(originally aired November 16, 2008)
This episode is kind of like “Lisa the Greek,” except it’s terrible. More pretentious know-it-all Lisa, and unforgivable asshole Homer, together in one aggravating, uncomfortable show. Lisa develops a knack for doing crosswords, becoming an expert, as Simpsons are insanely fast learners nowadays. These are New York Times level crosswords, containing clues pertaining to history, old pop culture, an untold multitude of questions that no eight-year-old girl could possibly be able to figure out. But never mind that, of course Lisa knows Isaac Bashevis wrote Yentl, or the Bay Area Rapid Transit. Doesn’t everyone? She is entered into a crossword competition, going up against adults. In “I’m Spelling As Fast As I Can,” we had Lisa in a spelling bee against other kids, that makes logical sense. Here, she’s besting everyone at doing these really hard crosswords with questions that there’s no possible way she would know the answers to. Lisa is very smart, but she’s still just a little girl, something the writers fail to remember a lot of the time.

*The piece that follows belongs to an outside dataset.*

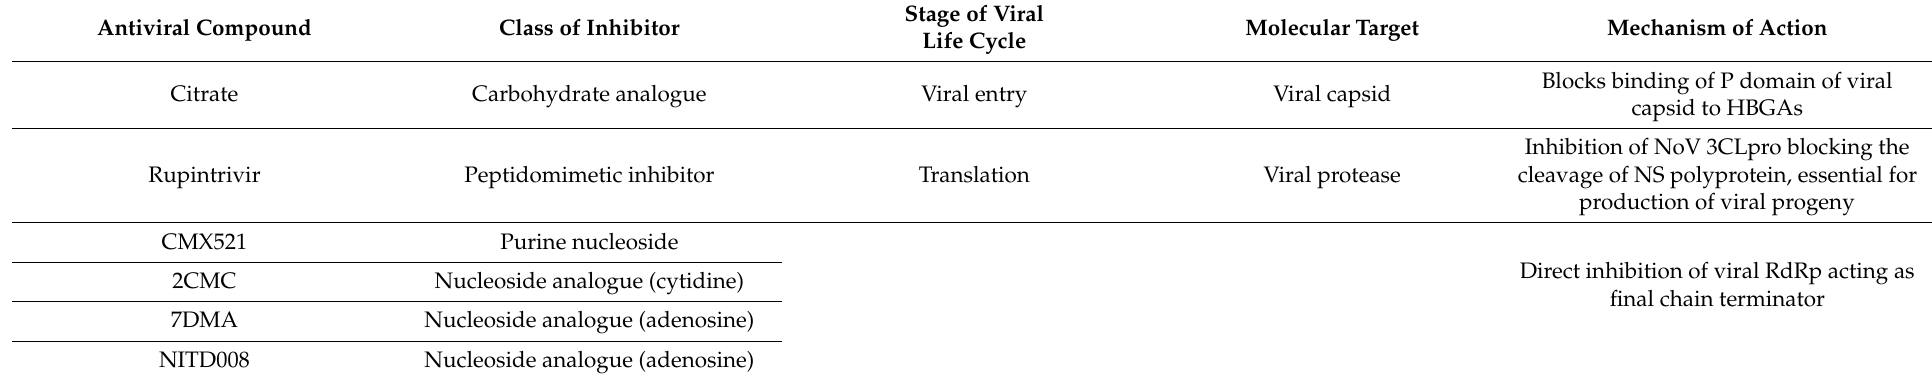
Table 2. Antiviral compounds for norovirus infections within this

Shit hits the fan before the final round; Homer has been making huge bets for her daughter to win it all, but shirks back when Lisa talks to her about her worry that she might sabotage herself, in a rather depressing manner that again sounds nothing like an eight-year-old (“In my young life, I’ve seen that every time I’m about to achieve true happiness, some little piece of me says, ‘You don’t deserve this,’ and another little piece says, ‘I agree.'”) This is really worrying behavior. Perhaps Homer should quit while he’s ahead, hold onto his already vast winnings, and encourage the hell out of his daughter. Or, he can bet against her, and just get more money. What a fucking scumbag. Lisa finds out and is livid, of course, so much so she rejects the Simpson name and retitles herself Lisa Bouvier. How will Homer wiggle his way out of this? By someone contacting the guys who make the New York Times crossword to print clues in the form of a half-assed apology to her. That’ll patch things up nicely. How about Homer put that ill-gotten money into Lisa’s college fund? Nah, twenty minutes is up, we’ve wrapped things up already, never mind. Can you imagine “Lisa the Greek” now? Homer would’ve bet on the big game in the third act and acted like an inconsiderate buffoon, until the last two minutes where we’d have an insincere resolution crammed in. Just awful.
Tidbits and Quotes
– Homer is aggravating from the start, with his new “business” of assisting with break-ups, as in he will do the break-up for someone who’s too spineless to do it themselves. This proves to be quite lucrative, starting off with him dumping Skinner for Edna, who for some reason can’t do it herself, and also the two are together again, I guess. Homer even gets a call from his old roommate Grady (“The gay guy?” “That’s not all I am!”) Sorry, but on this show, that’s true. He wants to break up with Julio since now he’s with Duffman. Homer goes down to the gay club to tell him, and assists everyone else in the club with their breakups: everyone just move one guy to the right and they’re all happy. Because gay guys are promiscuous, and will fuck any other guy without qualm. Those craaaaazy gays! The Homer plot doesn’t even tie into the crossword betting, only in that he uses his money he earned from it. But if he’d have pulled out a giant wad of cash out of nowhere, I wouldn’t have batted an eye at this point.
– I take issue with the words having been removed from the dictionary: I still use ‘skedaddle’ and ‘hootenanny’ all the time.
– I really don’t understand why Gil is the champion at the end for several reasons. First, it’s Gil coming up with a duplicitous plan to trick this little girl and take home the gold. This is Gil, the ultimate loser, he shouldn’t be this sharp. That and he completes the entire crossword in under five seconds, which is just fucking impossible. Also, why would his plan work at all? Even if Lisa had never seen any of Gil’s matches, he still got all the way up to the semi-finals. He has to be really good at crosswords, otherwise he wouldn’t even be there. So if it were Gil or just another random character, either way it makes no goddamn sense.
– It’s astounding just how insensitive and monstrous Homer is in this show, only remorseful once he realizes he’s in the doghouse. Seeing him filled with glee at Lisa losing as his tray of money is handed over to him is such an unpleasant sight, they might as well have made the act break Homer laughing maniacally fanning himself with bills with Lisa’s face crying on a TV in the background.
– Marge never knew Jacqueline Kennedy’s last name was Bouvier, thinking it was just Jackie O (“Like Spaghetti-O’s!”) Seriously? More of the writers mistaking her naivety for her just being stupid.
– Oh my God! Will Shortz and Merl Reagle guest star! Two people that no one fucking knows! Reagle did all the crosswords appearing in the show, including a special Simpsons-themed one for the New York Times the Sunday this episode aired. He did a fantastic job, and I’m sure he worked harder on those than the writers did on this whole fucking episode.